A New Hope. The pay as you go promise.
I’ve been a big fan of Google App Engine (GAE) since it first appeared back in 2008. For those of you who don’t know what am I talking about, GAE is a Platform as a Service (PaaS) cloud computing platform provided by Google where you can deploy your Python, Java and Go web applications.
You only have to deploy your application (using a very simple toolkit) and Google takes care of launching new application instances when necessary. This way you can focus on your application instead of the underlying infrastructure, that automagically scales to the infinity and beyond. In that sense, it really is much simpler than Amazon EC2.
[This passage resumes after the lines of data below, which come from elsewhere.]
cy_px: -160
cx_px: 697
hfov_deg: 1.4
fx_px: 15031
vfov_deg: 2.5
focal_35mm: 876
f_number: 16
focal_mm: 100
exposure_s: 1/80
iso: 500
Sounds great, but with great power comes great responsibility. All that comes at the cost of certain limitations and some degree of vendor lock-in, first because Google offers a mix of standard (JSP/servlets, JPA, JDO, JCache/JSR-107 if you choose Java) and proprietary APIs, and second because you are required to adapt your relational mind and design your application to cope with the pros and cons of their non-relational storage system (the Datastore), from where it is really hard to escape.
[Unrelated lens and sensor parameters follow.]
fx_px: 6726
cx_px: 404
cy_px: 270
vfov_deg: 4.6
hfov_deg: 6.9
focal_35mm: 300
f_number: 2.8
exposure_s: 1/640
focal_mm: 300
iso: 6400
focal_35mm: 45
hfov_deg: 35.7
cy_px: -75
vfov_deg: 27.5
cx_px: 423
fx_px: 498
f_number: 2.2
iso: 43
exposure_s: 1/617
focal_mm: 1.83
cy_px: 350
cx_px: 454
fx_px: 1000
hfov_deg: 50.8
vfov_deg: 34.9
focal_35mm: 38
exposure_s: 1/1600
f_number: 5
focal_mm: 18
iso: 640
One of the most appealing features is that GAE offers a real pay-as-you-go model because you pay for the computational resources you use (not for running instances), even with reasonably free quotas.
The Empire Strikes Back
Yes, GAE is free up to a certain level of used resources. This makes it a perfect fit for personal projects or small projects that plan to grow (i.e. startups). In fact we use GAE in Gather Estudios to offer a software as a service survey manager, where GAE capacity to handle bursting has proven itself to work great.
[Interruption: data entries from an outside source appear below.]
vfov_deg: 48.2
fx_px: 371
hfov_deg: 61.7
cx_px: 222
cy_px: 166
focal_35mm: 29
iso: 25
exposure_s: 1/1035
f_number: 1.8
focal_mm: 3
That was until last week. On Aug 31, Google communicated (see blog post) that the GAE “preview” is over. This includes lowering the free quotas for all applications, and assuming that “almost all applications will be billed more under the new pricing”, mainly because from now we are going to pay for every running instance, no matters wether you use it or not. You start to worry when you compare the existing cost to the new costs and you realize the new pricing means a 5-10X increase in your monthly bill. Well… at least they kindly give us 2 weeks to adapt to the new pricing model.
Google, this is not serious. This time you are setting a very dangerous precedent, I’ve learned a valuable lesson and I am definitely going to start looking into other alternatives such as CloudFoundry, Openshift or Amazon Elastic Beanstalk or even Heroku.
My advice to Google
Don’t screw with developers. You’ll regret.